Whatever the records say, give every one of them again exactly.

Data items

════════════════════

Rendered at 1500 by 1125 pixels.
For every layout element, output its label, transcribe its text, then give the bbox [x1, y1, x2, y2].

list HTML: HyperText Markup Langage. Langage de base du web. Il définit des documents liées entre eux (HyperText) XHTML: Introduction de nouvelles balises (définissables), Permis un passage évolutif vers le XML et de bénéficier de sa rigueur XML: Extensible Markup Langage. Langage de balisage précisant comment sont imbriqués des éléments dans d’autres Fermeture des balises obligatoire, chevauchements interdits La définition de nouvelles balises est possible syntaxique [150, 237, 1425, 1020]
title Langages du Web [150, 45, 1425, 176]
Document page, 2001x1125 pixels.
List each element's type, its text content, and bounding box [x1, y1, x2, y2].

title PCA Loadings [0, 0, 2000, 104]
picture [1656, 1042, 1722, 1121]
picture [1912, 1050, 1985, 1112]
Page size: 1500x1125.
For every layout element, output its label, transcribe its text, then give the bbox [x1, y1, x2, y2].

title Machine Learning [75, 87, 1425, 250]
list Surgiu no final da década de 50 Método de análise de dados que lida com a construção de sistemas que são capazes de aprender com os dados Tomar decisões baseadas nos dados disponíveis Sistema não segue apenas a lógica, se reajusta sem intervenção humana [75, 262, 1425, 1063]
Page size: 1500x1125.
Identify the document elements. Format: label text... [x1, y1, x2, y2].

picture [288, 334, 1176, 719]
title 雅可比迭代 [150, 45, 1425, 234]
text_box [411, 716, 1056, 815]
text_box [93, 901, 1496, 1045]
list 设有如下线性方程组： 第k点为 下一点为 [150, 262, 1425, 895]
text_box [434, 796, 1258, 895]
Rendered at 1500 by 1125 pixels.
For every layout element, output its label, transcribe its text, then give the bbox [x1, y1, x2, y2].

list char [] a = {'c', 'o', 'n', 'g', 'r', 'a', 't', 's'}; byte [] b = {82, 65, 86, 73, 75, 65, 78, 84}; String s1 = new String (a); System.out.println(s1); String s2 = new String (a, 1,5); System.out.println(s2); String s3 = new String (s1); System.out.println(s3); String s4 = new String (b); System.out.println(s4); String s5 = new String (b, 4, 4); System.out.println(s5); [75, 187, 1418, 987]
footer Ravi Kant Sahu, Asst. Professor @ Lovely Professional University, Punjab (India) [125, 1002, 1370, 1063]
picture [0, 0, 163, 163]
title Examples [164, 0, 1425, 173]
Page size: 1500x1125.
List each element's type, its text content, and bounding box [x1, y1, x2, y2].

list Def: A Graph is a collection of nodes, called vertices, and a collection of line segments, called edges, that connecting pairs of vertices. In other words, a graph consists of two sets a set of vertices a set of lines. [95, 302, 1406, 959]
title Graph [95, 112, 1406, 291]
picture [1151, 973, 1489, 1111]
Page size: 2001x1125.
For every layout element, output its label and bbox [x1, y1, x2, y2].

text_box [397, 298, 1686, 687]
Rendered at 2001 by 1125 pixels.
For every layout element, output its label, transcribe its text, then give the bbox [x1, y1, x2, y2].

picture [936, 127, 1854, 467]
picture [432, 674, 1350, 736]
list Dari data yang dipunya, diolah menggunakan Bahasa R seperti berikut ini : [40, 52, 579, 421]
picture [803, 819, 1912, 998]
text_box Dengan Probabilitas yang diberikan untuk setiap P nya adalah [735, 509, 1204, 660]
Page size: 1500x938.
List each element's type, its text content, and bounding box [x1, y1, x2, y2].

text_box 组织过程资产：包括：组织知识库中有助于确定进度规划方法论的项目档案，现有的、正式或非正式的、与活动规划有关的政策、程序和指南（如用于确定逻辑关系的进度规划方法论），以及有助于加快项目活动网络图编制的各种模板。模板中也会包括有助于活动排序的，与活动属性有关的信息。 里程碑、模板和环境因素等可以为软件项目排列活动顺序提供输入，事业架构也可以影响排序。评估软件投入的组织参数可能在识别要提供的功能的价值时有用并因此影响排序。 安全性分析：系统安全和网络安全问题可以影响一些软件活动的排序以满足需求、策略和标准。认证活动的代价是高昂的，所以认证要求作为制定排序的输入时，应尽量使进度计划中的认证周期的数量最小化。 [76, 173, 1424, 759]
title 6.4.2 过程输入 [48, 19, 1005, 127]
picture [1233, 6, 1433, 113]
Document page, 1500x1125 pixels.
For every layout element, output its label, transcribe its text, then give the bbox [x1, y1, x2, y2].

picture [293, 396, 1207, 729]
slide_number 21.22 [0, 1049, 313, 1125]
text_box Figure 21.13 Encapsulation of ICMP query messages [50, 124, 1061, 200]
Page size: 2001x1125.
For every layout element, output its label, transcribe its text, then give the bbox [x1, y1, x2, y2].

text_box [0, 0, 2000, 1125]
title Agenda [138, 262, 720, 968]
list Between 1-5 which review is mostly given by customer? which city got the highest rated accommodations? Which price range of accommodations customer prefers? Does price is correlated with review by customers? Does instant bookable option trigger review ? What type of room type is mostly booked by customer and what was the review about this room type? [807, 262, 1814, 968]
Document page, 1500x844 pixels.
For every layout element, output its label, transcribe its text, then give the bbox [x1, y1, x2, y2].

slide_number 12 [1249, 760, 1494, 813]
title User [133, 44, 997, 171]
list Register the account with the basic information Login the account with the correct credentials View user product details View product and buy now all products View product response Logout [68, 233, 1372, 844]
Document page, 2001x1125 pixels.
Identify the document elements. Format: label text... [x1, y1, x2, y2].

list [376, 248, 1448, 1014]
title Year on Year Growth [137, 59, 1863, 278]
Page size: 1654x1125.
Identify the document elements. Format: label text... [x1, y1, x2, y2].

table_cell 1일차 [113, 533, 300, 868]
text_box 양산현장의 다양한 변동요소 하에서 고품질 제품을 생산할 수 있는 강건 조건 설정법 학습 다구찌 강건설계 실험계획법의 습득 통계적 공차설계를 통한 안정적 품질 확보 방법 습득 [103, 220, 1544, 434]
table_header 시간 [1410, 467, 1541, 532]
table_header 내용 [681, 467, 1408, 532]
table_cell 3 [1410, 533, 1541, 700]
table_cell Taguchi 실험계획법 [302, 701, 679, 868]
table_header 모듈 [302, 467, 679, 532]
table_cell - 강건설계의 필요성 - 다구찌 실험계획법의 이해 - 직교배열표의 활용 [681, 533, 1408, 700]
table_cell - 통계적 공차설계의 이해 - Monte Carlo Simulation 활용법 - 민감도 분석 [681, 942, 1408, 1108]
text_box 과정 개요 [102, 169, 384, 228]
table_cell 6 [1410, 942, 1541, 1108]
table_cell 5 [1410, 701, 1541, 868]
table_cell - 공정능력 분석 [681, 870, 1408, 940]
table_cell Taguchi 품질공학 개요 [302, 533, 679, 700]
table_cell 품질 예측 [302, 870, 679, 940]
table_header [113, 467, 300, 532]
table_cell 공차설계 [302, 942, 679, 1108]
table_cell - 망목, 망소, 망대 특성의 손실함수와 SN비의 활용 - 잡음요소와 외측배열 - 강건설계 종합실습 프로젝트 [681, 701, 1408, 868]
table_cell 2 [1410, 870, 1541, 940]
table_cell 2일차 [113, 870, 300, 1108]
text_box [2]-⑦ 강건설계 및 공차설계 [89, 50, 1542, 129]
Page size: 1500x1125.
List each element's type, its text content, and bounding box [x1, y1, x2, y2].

════════════════════

Answer to this exercise:
Rendered at 1500 by 1125 pixels.
For every layout element, output its label, transcribe its text, then give the bbox [x1, y1, x2, y2].

list HTML: HyperText Markup Langage. Langage de base du web. Il définit des documents liées entre eux (HyperText) XHTML: Introduction de nouvelles balises (définissables), Permis un passage évolutif vers le XML et de bénéficier de sa rigueur XML: Extensible Markup Langage. Langage de balisage précisant comment sont imbriqués des éléments dans d’autres Fermeture des balises obligatoire, chevauchements interdits La définition de nouvelles balises est possible syntaxique [150, 237, 1425, 1020]
title Langages du Web [150, 45, 1425, 176]
Document page, 2001x1125 pixels.
List each element's type, its text content, and bounding box [x1, y1, x2, y2].

title PCA Loadings [0, 0, 2000, 104]
picture [1656, 1042, 1722, 1121]
picture [1912, 1050, 1985, 1112]
Page size: 1500x1125.
For every layout element, output its label, transcribe its text, then give the bbox [x1, y1, x2, y2].

title Machine Learning [75, 87, 1425, 250]
list Surgiu no final da década de 50 Método de análise de dados que lida com a construção de sistemas que são capazes de aprender com os dados Tomar decisões baseadas nos dados disponíveis Sistema não segue apenas a lógica, se reajusta sem intervenção humana [75, 262, 1425, 1063]
Page size: 1500x1125.
Identify the document elements. Format: label text... [x1, y1, x2, y2].

picture [288, 334, 1176, 719]
title 雅可比迭代 [150, 45, 1425, 234]
text_box [411, 716, 1056, 815]
text_box [93, 901, 1496, 1045]
list 设有如下线性方程组： 第k点为 下一点为 [150, 262, 1425, 895]
text_box [434, 796, 1258, 895]
Rendered at 1500 by 1125 pixels.
For every layout element, output its label, transcribe its text, then give the bbox [x1, y1, x2, y2].

list char [] a = {'c', 'o', 'n', 'g', 'r', 'a', 't', 's'}; byte [] b = {82, 65, 86, 73, 75, 65, 78, 84}; String s1 = new String (a); System.out.println(s1); String s2 = new String (a, 1,5); System.out.println(s2); String s3 = new String (s1); System.out.println(s3); String s4 = new String (b); System.out.println(s4); String s5 = new String (b, 4, 4); System.out.println(s5); [75, 187, 1418, 987]
footer Ravi Kant Sahu, Asst. Professor @ Lovely Professional University, Punjab (India) [125, 1002, 1370, 1063]
picture [0, 0, 163, 163]
title Examples [164, 0, 1425, 173]
Page size: 1500x1125.
List each element's type, its text content, and bounding box [x1, y1, x2, y2].

list Def: A Graph is a collection of nodes, called vertices, and a collection of line segments, called edges, that connecting pairs of vertices. In other words, a graph consists of two sets a set of vertices a set of lines. [95, 302, 1406, 959]
title Graph [95, 112, 1406, 291]
picture [1151, 973, 1489, 1111]
Page size: 2001x1125.
For every layout element, output its label and bbox [x1, y1, x2, y2].

text_box [397, 298, 1686, 687]
Rendered at 2001 by 1125 pixels.
For every layout element, output its label, transcribe its text, then give the bbox [x1, y1, x2, y2].

picture [936, 127, 1854, 467]
picture [432, 674, 1350, 736]
list Dari data yang dipunya, diolah menggunakan Bahasa R seperti berikut ini : [40, 52, 579, 421]
picture [803, 819, 1912, 998]
text_box Dengan Probabilitas yang diberikan untuk setiap P nya adalah [735, 509, 1204, 660]
Page size: 1500x938.
List each element's type, its text content, and bounding box [x1, y1, x2, y2].

text_box 组织过程资产：包括：组织知识库中有助于确定进度规划方法论的项目档案，现有的、正式或非正式的、与活动规划有关的政策、程序和指南（如用于确定逻辑关系的进度规划方法论），以及有助于加快项目活动网络图编制的各种模板。模板中也会包括有助于活动排序的，与活动属性有关的信息。 里程碑、模板和环境因素等可以为软件项目排列活动顺序提供输入，事业架构也可以影响排序。评估软件投入的组织参数可能在识别要提供的功能的价值时有用并因此影响排序。 安全性分析：系统安全和网络安全问题可以影响一些软件活动的排序以满足需求、策略和标准。认证活动的代价是高昂的，所以认证要求作为制定排序的输入时，应尽量使进度计划中的认证周期的数量最小化。 [76, 173, 1424, 759]
title 6.4.2 过程输入 [48, 19, 1005, 127]
picture [1233, 6, 1433, 113]
Document page, 1500x1125 pixels.
For every layout element, output its label, transcribe its text, then give the bbox [x1, y1, x2, y2].

picture [293, 396, 1207, 729]
slide_number 21.22 [0, 1049, 313, 1125]
text_box Figure 21.13 Encapsulation of ICMP query messages [50, 124, 1061, 200]
Page size: 2001x1125.
For every layout element, output its label, transcribe its text, then give the bbox [x1, y1, x2, y2].

text_box [0, 0, 2000, 1125]
title Agenda [138, 262, 720, 968]
list Between 1-5 which review is mostly given by customer? which city got the highest rated accommodations? Which price range of accommodations customer prefers? Does price is correlated with review by customers? Does instant bookable option trigger review ? What type of room type is mostly booked by customer and what was the review about this room type? [807, 262, 1814, 968]
Document page, 1500x844 pixels.
For every layout element, output its label, transcribe its text, then give the bbox [x1, y1, x2, y2].

slide_number 12 [1249, 760, 1494, 813]
title User [133, 44, 997, 171]
list Register the account with the basic information Login the account with the correct credentials View user product details View product and buy now all products View product response Logout [68, 233, 1372, 844]
Document page, 2001x1125 pixels.
Identify the document elements. Format: label text... [x1, y1, x2, y2].

list [376, 248, 1448, 1014]
title Year on Year Growth [137, 59, 1863, 278]
Page size: 1654x1125.
Identify the document elements. Format: label text... [x1, y1, x2, y2].

table_cell 1일차 [113, 533, 300, 868]
text_box 양산현장의 다양한 변동요소 하에서 고품질 제품을 생산할 수 있는 강건 조건 설정법 학습 다구찌 강건설계 실험계획법의 습득 통계적 공차설계를 통한 안정적 품질 확보 방법 습득 [103, 220, 1544, 434]
table_header 시간 [1410, 467, 1541, 532]
table_header 내용 [681, 467, 1408, 532]
table_cell 3 [1410, 533, 1541, 700]
table_cell Taguchi 실험계획법 [302, 701, 679, 868]
table_header 모듈 [302, 467, 679, 532]
table_cell - 강건설계의 필요성 - 다구찌 실험계획법의 이해 - 직교배열표의 활용 [681, 533, 1408, 700]
table_cell - 통계적 공차설계의 이해 - Monte Carlo Simulation 활용법 - 민감도 분석 [681, 942, 1408, 1108]
text_box 과정 개요 [102, 169, 384, 228]
table_cell 6 [1410, 942, 1541, 1108]
table_cell 5 [1410, 701, 1541, 868]
table_cell - 공정능력 분석 [681, 870, 1408, 940]
table_cell Taguchi 품질공학 개요 [302, 533, 679, 700]
table_cell 품질 예측 [302, 870, 679, 940]
table_header [113, 467, 300, 532]
table_cell 공차설계 [302, 942, 679, 1108]
table_cell - 망목, 망소, 망대 특성의 손실함수와 SN비의 활용 - 잡음요소와 외측배열 - 강건설계 종합실습 프로젝트 [681, 701, 1408, 868]
table_cell 2 [1410, 870, 1541, 940]
table_cell 2일차 [113, 870, 300, 1108]
text_box [2]-⑦ 강건설계 및 공차설계 [89, 50, 1542, 129]
Page size: 1500x1125.
List each element's type, its text content, and bounding box [x1, y1, x2, y2].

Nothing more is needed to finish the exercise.